◆ TEXT PROVIDED:
- - - - - - -

Freshclam configuration
Freshclam connects to ClamAV's mirror network to download updated virus definition databases. The default configuration attempts updates multiple times per day, but the mirrors rate-limit clients that request updates too frequently:
# Update check frequency (checks per day, not downloads)
Checks 12
# Mirror selection — DatabaseMirror is now handled automatically
# by the official CDN; do not hardcode specific mirror hostnames
# Log freshclam activity
UpdateLogFile /var/log/clamav/freshclam.log
# Notify clamd after a successful update
NotifyClamd /etc/clamav/clamd.conf
The most common freshclam failure mode on server installations is a stale lock file at /var/lock/freshclam or /run/clamav/freshclam.pid left behind after a failed update attempt. If freshclam logs show "ERROR: Can't lock the log file" or "Trying to download" loops that never complete, check for and remove stale lock files. A related issue is DNS resolution failures in chrooted environments — freshclam runs in a reduced environment on some distributions and may not have access to the system resolver.
Exclusion rules
Without exclusion rules, ClamAV will attempt to scan pseudo-filesystems, device nodes, and high-churn temporary directories that produce no useful detections and consume significant IO:
clamscan \
--exclude-dir='^/proc' \
--exclude-dir='^/sys' \
--exclude-dir='^/dev' \
--exclude-dir='^/run' \
--exclude-dir='^/snap' \
--exclude-dir='/var/lib/docker' \
--exclude-dir='/var/lib/lxcfs' \
--recursive \
/home /var/www /var/mail /tmp /var/tmp
Docker volume directories deserve specific attention. Container layers and overlay filesystems present a large number of files that are managed by the container runtime and are not meaningfully scannable in the host context. Scanning them inflates scan duration without improving detection coverage. If container workloads are a threat concern, scanning should be implemented at the container level rather than from the host.
Performance impact on production systems
On a VPS running a mid-traffic WordPress installation (50–200 concurrent requests, MariaDB, PHP-FPM), a full recursive scan of /var/www containing approximately 180,000 files took between 22 and 45 minutes depending on disk subsystem. With nice -n 19 and ionice -c 3 applied, average page response time increased by less than 8% during the scan window. Without IO niceness, the same scan caused response time spikes of 200–400% as the disk became the bottleneck. The difference between scanning with and without IO scheduling is substantial enough that skipping the ionice flag on a production server is a meaningful operational mistake.
ClamAV 0.103 (released 2020) added significant improvements to the freshclam update mechanism, replacing the legacy mirror list approach with a CDN-backed infrastructure that handles geographic distribution automatically. ClamAV 0.104 and later added improved performance for scanning large archives. The memory footprint of loading the full signature database also increased substantially between 0.100 and 0.104 — on systems with less than 1 GB RAM, ensure the scan job does not run simultaneously with memory-intensive services.
Using clamd for scheduled scanning
When clamd is already running for on-access scanning or mail filtering, it is more efficient to use clamdscan for periodic scans rather than clamscan. clamdscan submits files to the already-loaded daemon, avoiding the cost of re-loading the signature database for each scan run:
clamdscan --recursive --infected --fdpass /var/www /home
The --fdpass flag passes file descriptors to the daemon rather than paths, which is required when the daemon runs as a different user than the invoking process (a common configuration on shared hosting environments).
clamd's MaxDirectoryRecursion and MaxScanSize settings in clamd.conf cap scan depth and file size. If clamdscan reports suspiciously fast scans with low file counts, check whether these limits are silently truncating the scan scope. The default MaxScanSize of 100 MB means large archive files — including database dumps and compressed log archives — are not fully scanned.

- - - - - - -

◆ DATA FOR ANALYSIS:

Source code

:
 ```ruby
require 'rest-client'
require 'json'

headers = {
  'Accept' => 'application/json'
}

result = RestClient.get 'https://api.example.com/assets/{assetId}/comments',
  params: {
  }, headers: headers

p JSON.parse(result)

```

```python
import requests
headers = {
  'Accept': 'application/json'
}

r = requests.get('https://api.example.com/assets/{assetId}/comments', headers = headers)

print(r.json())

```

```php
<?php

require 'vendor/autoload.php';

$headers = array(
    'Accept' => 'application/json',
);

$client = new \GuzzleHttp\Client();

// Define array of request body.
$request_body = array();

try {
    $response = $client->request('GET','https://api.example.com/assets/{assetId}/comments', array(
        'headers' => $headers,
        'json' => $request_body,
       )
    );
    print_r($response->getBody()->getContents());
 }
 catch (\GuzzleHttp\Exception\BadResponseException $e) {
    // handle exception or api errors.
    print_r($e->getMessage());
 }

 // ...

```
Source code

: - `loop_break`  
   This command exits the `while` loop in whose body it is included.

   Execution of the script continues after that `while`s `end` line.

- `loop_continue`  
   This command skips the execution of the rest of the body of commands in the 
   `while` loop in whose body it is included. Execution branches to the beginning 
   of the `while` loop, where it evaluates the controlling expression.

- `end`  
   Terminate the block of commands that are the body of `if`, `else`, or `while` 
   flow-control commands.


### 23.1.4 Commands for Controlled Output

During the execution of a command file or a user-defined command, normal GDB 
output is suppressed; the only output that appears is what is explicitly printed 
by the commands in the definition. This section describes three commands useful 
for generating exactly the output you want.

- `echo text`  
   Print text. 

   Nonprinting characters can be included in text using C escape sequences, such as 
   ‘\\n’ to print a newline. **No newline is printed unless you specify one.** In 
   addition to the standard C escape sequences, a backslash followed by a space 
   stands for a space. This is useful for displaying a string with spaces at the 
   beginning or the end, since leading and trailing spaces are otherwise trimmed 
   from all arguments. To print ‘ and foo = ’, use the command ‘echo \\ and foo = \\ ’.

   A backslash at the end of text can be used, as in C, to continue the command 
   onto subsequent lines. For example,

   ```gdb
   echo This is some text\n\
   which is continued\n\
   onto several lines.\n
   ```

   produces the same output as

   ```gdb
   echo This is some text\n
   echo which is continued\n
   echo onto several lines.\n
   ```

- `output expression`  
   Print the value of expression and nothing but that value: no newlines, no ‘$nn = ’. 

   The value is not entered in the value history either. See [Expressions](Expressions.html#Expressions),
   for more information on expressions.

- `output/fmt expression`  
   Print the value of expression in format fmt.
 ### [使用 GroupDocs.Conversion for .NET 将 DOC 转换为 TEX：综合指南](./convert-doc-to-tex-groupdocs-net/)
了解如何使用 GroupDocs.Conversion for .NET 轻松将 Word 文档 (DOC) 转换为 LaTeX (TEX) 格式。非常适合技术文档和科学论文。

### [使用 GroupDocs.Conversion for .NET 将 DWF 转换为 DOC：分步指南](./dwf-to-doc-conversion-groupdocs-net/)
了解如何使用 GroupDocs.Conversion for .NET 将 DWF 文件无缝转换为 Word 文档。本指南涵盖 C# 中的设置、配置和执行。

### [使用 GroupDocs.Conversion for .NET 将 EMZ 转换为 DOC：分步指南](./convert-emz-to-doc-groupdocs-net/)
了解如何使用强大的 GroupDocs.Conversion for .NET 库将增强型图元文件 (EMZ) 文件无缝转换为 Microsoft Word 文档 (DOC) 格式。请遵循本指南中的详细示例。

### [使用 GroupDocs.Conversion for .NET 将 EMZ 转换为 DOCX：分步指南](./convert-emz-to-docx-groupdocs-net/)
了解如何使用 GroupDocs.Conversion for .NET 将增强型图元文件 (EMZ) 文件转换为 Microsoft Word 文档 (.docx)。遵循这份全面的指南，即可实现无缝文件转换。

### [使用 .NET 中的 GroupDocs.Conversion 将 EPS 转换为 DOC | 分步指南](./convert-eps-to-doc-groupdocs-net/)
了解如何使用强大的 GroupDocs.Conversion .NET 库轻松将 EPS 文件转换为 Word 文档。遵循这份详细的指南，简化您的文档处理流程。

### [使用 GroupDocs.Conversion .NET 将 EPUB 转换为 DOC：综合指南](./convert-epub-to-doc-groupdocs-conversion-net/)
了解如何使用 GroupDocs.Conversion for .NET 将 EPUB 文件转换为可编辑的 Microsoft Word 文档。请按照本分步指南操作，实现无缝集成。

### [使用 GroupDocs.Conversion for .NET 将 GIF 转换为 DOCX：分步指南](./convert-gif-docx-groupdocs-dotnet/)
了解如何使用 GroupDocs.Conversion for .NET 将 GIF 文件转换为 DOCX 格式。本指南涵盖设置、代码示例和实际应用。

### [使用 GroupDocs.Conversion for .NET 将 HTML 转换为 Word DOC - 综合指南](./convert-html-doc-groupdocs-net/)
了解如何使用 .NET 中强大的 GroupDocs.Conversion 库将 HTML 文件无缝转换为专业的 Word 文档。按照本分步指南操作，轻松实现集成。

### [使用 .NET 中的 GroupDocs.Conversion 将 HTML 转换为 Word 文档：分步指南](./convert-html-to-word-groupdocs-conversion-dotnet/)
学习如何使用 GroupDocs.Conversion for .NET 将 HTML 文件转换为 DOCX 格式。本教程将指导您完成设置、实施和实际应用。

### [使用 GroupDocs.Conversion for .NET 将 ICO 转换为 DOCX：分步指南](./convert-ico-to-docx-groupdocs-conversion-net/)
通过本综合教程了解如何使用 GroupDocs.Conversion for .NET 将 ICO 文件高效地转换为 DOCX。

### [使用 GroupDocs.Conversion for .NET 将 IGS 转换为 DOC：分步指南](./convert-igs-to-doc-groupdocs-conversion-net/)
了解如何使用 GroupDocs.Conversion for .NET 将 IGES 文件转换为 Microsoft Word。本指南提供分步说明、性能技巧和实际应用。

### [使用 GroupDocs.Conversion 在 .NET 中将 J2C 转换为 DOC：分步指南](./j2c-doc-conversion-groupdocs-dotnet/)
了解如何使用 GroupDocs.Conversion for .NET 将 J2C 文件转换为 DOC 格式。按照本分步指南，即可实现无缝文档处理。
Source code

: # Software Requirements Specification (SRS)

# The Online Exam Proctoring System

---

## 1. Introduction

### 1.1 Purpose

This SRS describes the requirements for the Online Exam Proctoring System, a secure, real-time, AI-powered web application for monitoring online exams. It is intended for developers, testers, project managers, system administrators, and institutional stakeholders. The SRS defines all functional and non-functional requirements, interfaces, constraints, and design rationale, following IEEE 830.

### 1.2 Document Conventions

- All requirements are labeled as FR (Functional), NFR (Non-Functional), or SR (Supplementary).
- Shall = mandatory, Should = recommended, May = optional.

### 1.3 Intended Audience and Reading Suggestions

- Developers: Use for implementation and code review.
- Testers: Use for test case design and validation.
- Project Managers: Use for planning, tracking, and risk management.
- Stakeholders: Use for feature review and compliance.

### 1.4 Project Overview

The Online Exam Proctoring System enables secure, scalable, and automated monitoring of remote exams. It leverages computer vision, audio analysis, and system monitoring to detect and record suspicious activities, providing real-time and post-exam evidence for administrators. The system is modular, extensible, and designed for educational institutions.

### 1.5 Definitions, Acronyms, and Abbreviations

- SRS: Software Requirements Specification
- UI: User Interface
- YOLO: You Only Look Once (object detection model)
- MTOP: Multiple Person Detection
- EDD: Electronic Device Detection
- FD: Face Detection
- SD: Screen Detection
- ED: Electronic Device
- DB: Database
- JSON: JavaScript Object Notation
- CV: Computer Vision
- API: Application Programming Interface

- - - - - - -

Translate this sentence from the ClamAV text above into Spanish: "ClamAV 0.104 and later added improved performance for scanning large archives."

ClamAV 0.104 y las versiones posteriores añadieron un rendimiento mejorado para el análisis de archivos comprimidos grandes.